Thursday, November 30, 2006

Bad News for a Noble Enterprise

Today's a bad day for my field. Political philosophy, the effort to think about political matters in moral terms, is among the more ambitious of intellectual enterprises. Many of the great figures of human thought have worked in political philosophy as a genre, including Plato, Aristotle, Augustine, Aquinas, Hobbes, and Locke.

But political philosophy has its share of slimeballs as well. The German political thinker Carl Schmitt caddied for the Nazis. Likewise, Mihailo Markovic served the cause of Serbian nationalism under his brother-in-law Slobodan Milosevic. Now it turns out that Luis Echeverria, the former Mexican president was also a political philosopher. That would not be so bad except that Echeverria was responsible for massacres of Mexican students during the sixties. Today, the charges against him were reinstated.

The Shame!

Actually, it's worse.

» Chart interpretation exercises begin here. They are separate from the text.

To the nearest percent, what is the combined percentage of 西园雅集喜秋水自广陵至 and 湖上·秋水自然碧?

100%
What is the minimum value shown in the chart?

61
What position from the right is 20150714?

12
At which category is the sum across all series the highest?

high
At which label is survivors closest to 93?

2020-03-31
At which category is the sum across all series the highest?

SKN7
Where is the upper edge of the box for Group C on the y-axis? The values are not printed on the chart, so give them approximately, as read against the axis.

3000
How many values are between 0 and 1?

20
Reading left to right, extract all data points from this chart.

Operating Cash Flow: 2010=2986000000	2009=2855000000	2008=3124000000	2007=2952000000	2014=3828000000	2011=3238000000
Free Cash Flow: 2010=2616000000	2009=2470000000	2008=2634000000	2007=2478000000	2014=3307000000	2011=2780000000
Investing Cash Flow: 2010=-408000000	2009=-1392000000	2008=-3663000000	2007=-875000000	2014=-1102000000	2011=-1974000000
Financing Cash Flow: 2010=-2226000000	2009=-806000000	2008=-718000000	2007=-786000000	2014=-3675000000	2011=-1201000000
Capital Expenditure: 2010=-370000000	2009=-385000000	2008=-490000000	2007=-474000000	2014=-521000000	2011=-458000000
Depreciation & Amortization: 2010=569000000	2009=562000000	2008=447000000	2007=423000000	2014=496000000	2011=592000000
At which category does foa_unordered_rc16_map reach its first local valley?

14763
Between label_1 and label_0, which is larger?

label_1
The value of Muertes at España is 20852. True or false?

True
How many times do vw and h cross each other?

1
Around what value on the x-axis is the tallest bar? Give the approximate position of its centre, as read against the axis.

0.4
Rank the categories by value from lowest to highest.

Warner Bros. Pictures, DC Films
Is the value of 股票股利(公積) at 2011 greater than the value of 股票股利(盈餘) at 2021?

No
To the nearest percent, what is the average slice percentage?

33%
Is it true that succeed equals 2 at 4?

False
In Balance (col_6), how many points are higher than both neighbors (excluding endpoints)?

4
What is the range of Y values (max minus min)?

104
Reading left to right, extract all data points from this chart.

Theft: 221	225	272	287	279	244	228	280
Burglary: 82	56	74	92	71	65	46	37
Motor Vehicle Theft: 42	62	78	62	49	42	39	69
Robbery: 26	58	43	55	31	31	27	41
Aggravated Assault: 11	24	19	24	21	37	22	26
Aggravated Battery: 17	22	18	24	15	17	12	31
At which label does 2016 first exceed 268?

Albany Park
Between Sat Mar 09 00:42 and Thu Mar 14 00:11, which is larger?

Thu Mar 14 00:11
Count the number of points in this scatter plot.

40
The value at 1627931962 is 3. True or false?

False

The Bush administration and their fellow travelers in the media have been loaded with people (actually men) with academic training in the right-wing views of Leo Strauss, a leading political philosopher at the University of Chicago after WWII. Key architects of Iraq invasion like Paul Wolfowitz and Douglas Feith were trained in Straussianism--the same with William Kristol.

My only consolation is that Bush administration Straussians might end up like Echeverria-- under arrest for their crimes against humanity.